───── Extracted information
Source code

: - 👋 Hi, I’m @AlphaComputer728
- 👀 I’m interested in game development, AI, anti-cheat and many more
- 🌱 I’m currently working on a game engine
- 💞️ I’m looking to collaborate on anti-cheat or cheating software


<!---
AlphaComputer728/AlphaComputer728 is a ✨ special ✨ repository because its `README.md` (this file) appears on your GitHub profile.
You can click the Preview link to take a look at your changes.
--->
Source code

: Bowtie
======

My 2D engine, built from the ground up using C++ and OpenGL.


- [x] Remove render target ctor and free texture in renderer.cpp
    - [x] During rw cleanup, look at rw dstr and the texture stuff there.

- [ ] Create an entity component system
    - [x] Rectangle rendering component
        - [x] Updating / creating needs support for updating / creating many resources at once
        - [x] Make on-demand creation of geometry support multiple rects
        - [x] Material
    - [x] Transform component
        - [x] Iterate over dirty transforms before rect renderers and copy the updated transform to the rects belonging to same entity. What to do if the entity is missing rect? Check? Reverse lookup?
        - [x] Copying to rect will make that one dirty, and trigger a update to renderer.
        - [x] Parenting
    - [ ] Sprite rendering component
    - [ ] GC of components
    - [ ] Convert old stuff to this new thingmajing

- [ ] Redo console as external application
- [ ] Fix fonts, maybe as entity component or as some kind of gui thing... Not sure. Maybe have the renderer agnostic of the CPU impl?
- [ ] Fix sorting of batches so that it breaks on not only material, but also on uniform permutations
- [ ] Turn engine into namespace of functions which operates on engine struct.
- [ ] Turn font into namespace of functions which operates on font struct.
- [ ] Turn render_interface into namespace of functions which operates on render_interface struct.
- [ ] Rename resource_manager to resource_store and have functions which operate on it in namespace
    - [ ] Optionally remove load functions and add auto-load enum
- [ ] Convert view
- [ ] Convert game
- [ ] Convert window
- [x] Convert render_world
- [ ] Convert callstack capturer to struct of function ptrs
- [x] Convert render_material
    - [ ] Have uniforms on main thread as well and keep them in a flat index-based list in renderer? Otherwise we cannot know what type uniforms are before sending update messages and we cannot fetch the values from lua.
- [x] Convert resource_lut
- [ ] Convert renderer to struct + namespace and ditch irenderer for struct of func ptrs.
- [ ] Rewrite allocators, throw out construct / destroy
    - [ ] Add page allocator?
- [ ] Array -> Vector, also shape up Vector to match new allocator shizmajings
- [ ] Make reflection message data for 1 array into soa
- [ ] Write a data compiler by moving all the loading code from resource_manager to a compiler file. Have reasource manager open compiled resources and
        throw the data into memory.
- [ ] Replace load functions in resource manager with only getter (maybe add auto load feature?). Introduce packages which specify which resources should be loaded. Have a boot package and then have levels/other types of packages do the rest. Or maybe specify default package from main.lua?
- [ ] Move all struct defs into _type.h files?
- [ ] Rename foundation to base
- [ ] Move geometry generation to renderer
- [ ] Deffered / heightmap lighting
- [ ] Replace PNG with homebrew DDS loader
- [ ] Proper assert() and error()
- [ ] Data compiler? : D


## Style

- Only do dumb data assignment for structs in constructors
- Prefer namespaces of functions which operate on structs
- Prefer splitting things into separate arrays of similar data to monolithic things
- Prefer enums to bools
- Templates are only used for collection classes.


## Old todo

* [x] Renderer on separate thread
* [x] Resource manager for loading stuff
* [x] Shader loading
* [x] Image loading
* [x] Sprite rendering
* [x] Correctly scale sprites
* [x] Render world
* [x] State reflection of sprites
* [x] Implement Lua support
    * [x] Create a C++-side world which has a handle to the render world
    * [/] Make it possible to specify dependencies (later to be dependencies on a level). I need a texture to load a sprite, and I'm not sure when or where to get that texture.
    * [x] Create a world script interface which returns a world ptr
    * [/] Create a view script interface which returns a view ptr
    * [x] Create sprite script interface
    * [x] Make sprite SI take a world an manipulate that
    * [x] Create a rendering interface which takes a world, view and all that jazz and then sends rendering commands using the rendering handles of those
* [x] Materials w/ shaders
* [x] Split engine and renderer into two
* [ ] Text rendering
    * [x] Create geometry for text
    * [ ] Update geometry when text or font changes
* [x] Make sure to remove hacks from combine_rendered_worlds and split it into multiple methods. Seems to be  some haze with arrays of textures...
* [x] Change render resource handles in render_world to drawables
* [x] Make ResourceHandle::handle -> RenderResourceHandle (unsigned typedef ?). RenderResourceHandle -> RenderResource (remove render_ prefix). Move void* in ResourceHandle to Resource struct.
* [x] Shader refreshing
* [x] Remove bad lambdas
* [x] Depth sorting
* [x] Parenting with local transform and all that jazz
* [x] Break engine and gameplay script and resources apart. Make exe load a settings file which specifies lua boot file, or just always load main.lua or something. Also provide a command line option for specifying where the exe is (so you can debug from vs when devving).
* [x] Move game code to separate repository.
──────────
Work required
Only the lines from the beginning of the material above through the line with "AlphaComputer728/AlphaComputer728 is a" are wanted; extract them exactly.

Written answer
Source code

: - 👋 Hi, I’m @AlphaComputer728
- 👀 I’m interested in game development, AI, anti-cheat and many more
- 🌱 I’m currently working on a game engine
- 💞️ I’m looking to collaborate on anti-cheat or cheating software


<!---
AlphaComputer728/AlphaComputer728 is a ✨ special ✨ repository because its `README.md` (this file) appears on your GitHub profile.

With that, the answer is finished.